The draconian cuts are unprecedented and damaging. Bass recognized that and took the pay cut. The L.A. City Council should do the same.
The second reason she took the cut was to send a loud, clear message. That is if city officials can demand that rank-and-file city employees pay the steep price and lose their jobs because of a drastic funding short fall then the top brass can at least share some of the financial pain. It’s more than just photo op symbolism.
It conveys a brutal reality that economic hard times impacts all, no matter the position they hold. Bass understood that in taking the pay cut. The L.A. City Council should understand it too.

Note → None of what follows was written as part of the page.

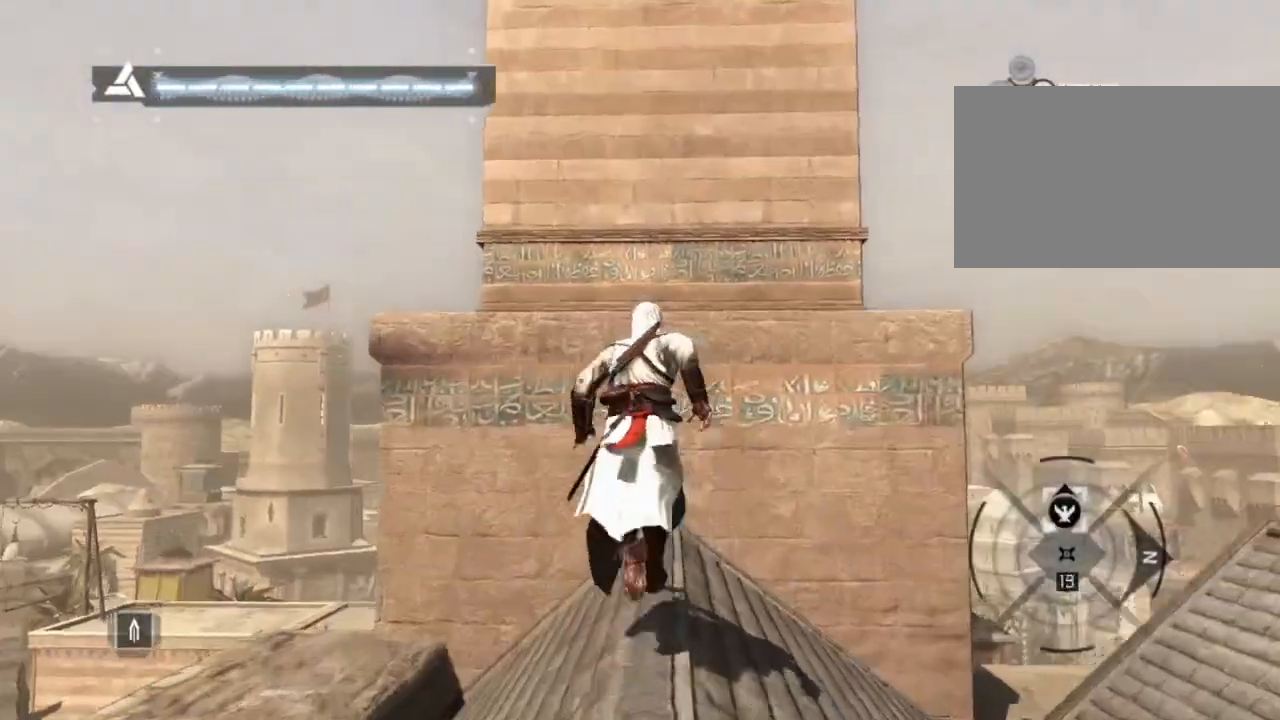
{"keys": ["shift", "space", "w"], "mouse": [], "events": []}
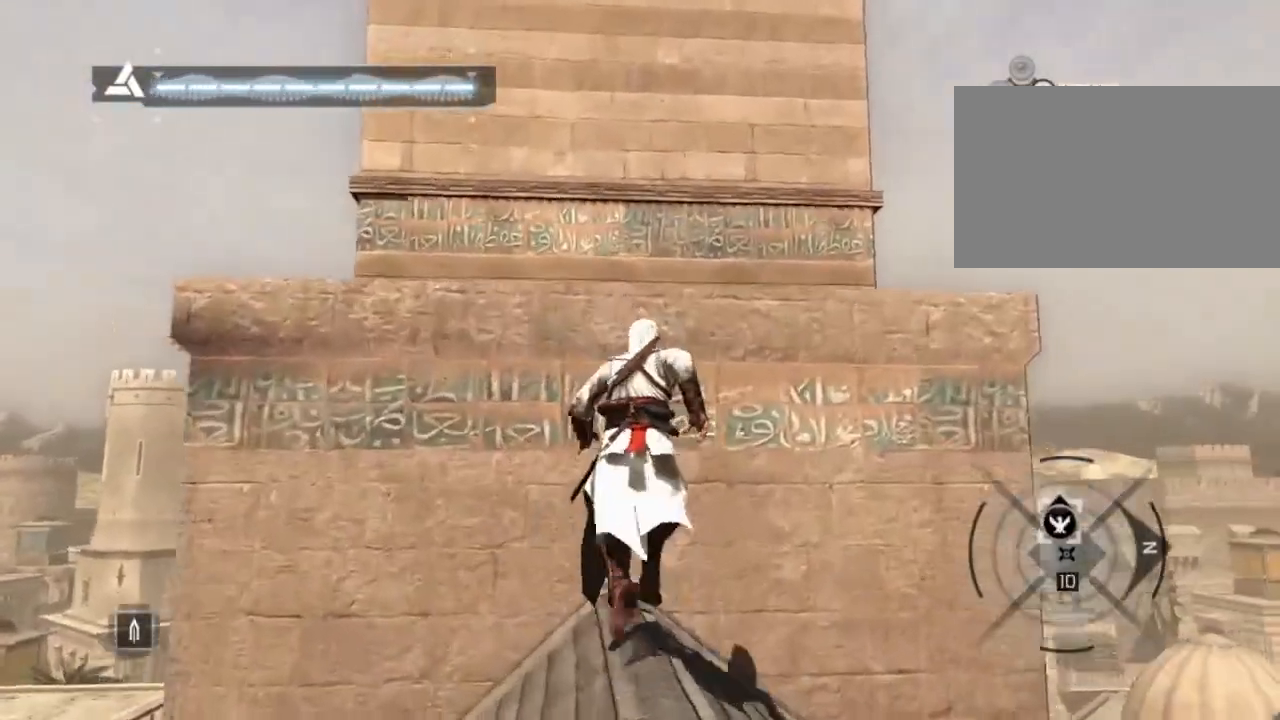
{"keys": ["shift", "space", "w"], "mouse": [], "events": []}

There’s an added reason. It is by far the top salaried city council in the nation. It’s not just the outsized pay checks the members give themselves. They also have mandated expense accounts, discretionary funds, cars paid for by the city, and a fully paid staff. There isn’t a lot of cash coming out of their personal pockets for expenses.
The council has in recent weeks issued reams of fact sheets, charts and papers detailing the grim financial picture, what agencies and employees will have to go, and why the shortfall occurred in the first place. But nowhere in any of the reams of materials or statements on the crisis is there any mention of it including itself in the mix of those who are being asked to sacrifice. No surprise here.
Public officials go absolutely apoplectic when unions, labor watchers, analysts and budget experts question the routine and relentless pay raises that elected officials have an insatiable propensity to award themselves. This almost never changes even when there is the real or potential threat of county or municipal revenue fall offs.
The officeholders still manage to get theirs. In the rare case that an elected official has an epiphany about their often times inflated pay they bring down the wrath of their fellow elected officials.
A San Francisco county supervisor in 2024 found that out. The county, like L.A., faced a big budget shortfall. The supervisor proposed the mayor, and her fellow supervisors take a slightly above 10% pay cut. That was roughly the same percentage that the supervisors were demanding that the various county departments slash their budgets by.
The savings from the supervisors’ pay cut would be placed in a special fund to offset the proposed cuts in essential county services. Nice try, and an even nice idea. But no takers.
The dig-in-their-heels reluctance, no rejection, of lawmakers to cut a nickel from their pay despite the dire fiscal picture prompted a top lawmaker in New Zealand to try to ram legislation through requiring a temporary pay reduction for public officials.
In 2020, New Zealand faced a severe budget drop-off and government employees were faced with job losses and layoffs. The country’s prime minister introduced a bill requiring a 20% pay cut for all ministers, mayors and local city council members.
The prime minister got it right in his statement why he took the action.
“This isn’t about pay cuts at the front line, as we start to get our country moving again, we don’t want people on low and middle incomes to bear the brunt,” he said. “We will continue to work towards fair pay for lower-paid workers, especially the people we have been relying on as essential workers.”
The bill passed. Needless to say, that was the rare exception.
The call for the L.A. City Council to slash its pay is not novel. There have been calls and even a past proposal floated for the council to take a pay cut. One of the proposals was a ballot initiative to peg the council pay at “one half” of a municipal judge’s salary.
The proponents in floating the idea blasted the council as ineffectual and claimed that council members were more interested in making money and furthering their careers than serving their constituents. That was a contentious, highly debatable, and probably unfair, knock against many of the council members. But it made the fair point that the council at least in times of dire financial crisis can take a pay hit too.
Bass made clear with her voluntary pay slash that city employees must not suffer financial pain alone. Again, the question is will the city council make that clear too and follow her example?